5. Ehl-i Beyt’in; İslam’ın, Kur’an’ın, İlahi Ve Dini Değerlerin Maslahatını Her Şeyin, Hatta Kendi Canlarının Bile Üstünde Tutmaları:
Onlar, Allah(cc)ın kalplerine bahşettiği rahmet ve merhamet duygusuyla ümmeti sahiplenmişler, kendi nefislerinden çok onları düşünmüşlerdir. Mahşerde bütün sevdiklerini ümmet için feda eden Rasullullah(sav) gibi, tek dertleri ümmetin maslahatı olmuştur.

Ehl-i Beyt’in Fazileti ve Sevgisi
İslam âlimleri, Ehl-i Beyt sevgisini, son nefeste iman ile gitmek için şart görmüşlerdir. Ehl-i Beyt’i sevmek her mümine farzdır. Bunlarda Rasulullah Efendimizin zerreleri vardır. Onlara kıymet vermek, saygı göstermek her müslümanın vazifesidir. Çünkü imanın temeli ve en kuvvetli alameti, Allah-u Teâlâ’yı sevmek ve Allah-u Teâlâ’nın sevmediklerini sevmemektir. Hadis-i şerifte buyuruldu ki: “Çocuklarınızı üç hasletle terbiye ediniz. Bunlar: Peygamber sevgisi, Ehli Beyt sevgisi ve Kur’ân öğretimi.”

Abbasi devletinden itibaren itibarlı İslam devletleri Ehl-i Beyt’e karşı vazifelerin ifa edilmesi noktasında bazı tedbirler almışlar, bu işin yönetimi için Nakîb-ül Eşraf adlı müesseseyi kurmuşlardır. Osmanlı devleti de İslam dininin devlete yüklediği bu görevleri en iyi şekilde yapmak için Nakîb-ül Eşraflık müessesesine layık olduğu özeni göstermiştir.

Onlar da Peygamber sallallahu aleyhi vesellemin nesline yakışan bir emniyet ve saygınlıkla bu vazifeleri güzelce icra ederlerdi.

-- Ham kayıtlar --
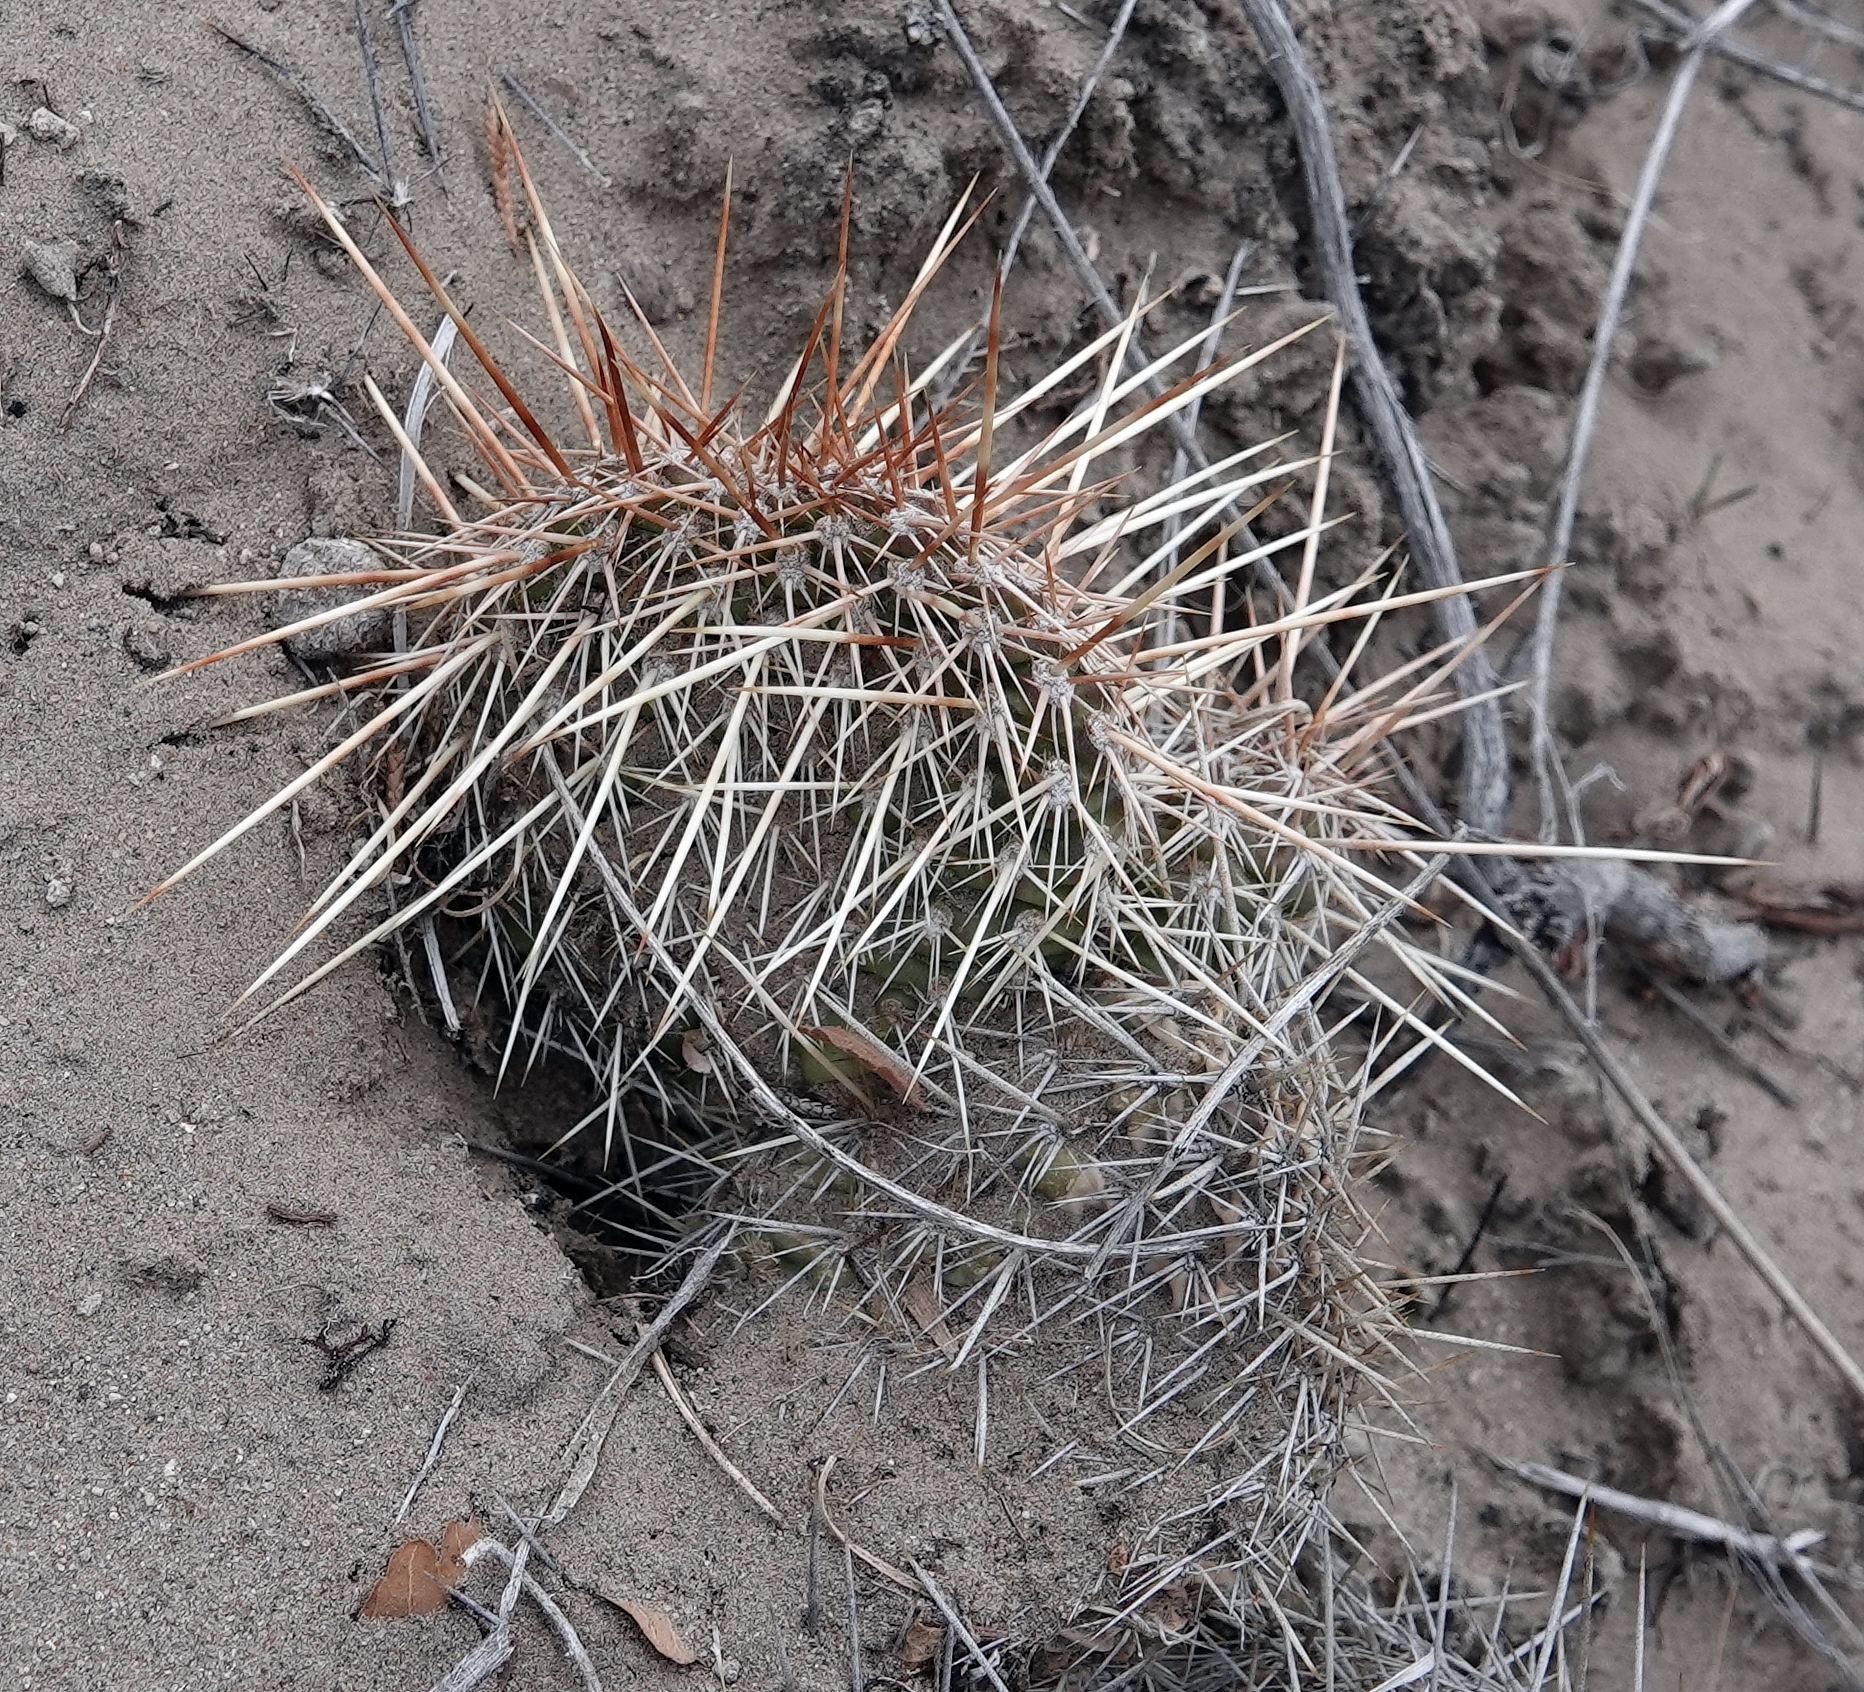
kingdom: Plantae
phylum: Tracheophyta
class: Magnoliopsida
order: Caryophyllales
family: Cactaceae
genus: Opuntia
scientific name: Opuntia polyacantha
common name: Plains prickly-pear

-- Yazılı talimat --
Ehl-i Beyt'in fazileti ve sevgisi üzerine olan metni, son cümlesinin ardından sürdürür müsünüz?

-- Yazılı yanıt --
Osmanlı devletinde bunlara ek olarak Ehl-i Beyt için vakıflar kurulmuş, tahsisatlar bağlanmış, vergi muafiyetleri getirilmişti. Bu uygulamaların ortak maksadı Ehl-i Beyt’in neseplerinin şerefini muhafaza ederek kendilerine yakışan bir hayat içinde olmalarıydı.

Allah(cc)‘ın bir rahmet peygamberi olarak göndermiş olduğu Rasulullah(sav)’ın bu ümmete kendisinden sonra en büyük iki hediyesi; Kur’an ve ehl-i beyttir. Veda Hutbesinde Rasulullah(sav) “Size iki emanet bırakıyorum, onlara sarılıp uydukça yolunuzu hiç şaşırmazsınız. O emanetler, Allah’ın kitabı Kur’ân-ı Kerim ve Peygamberin(a.s.m) sünnetidir.”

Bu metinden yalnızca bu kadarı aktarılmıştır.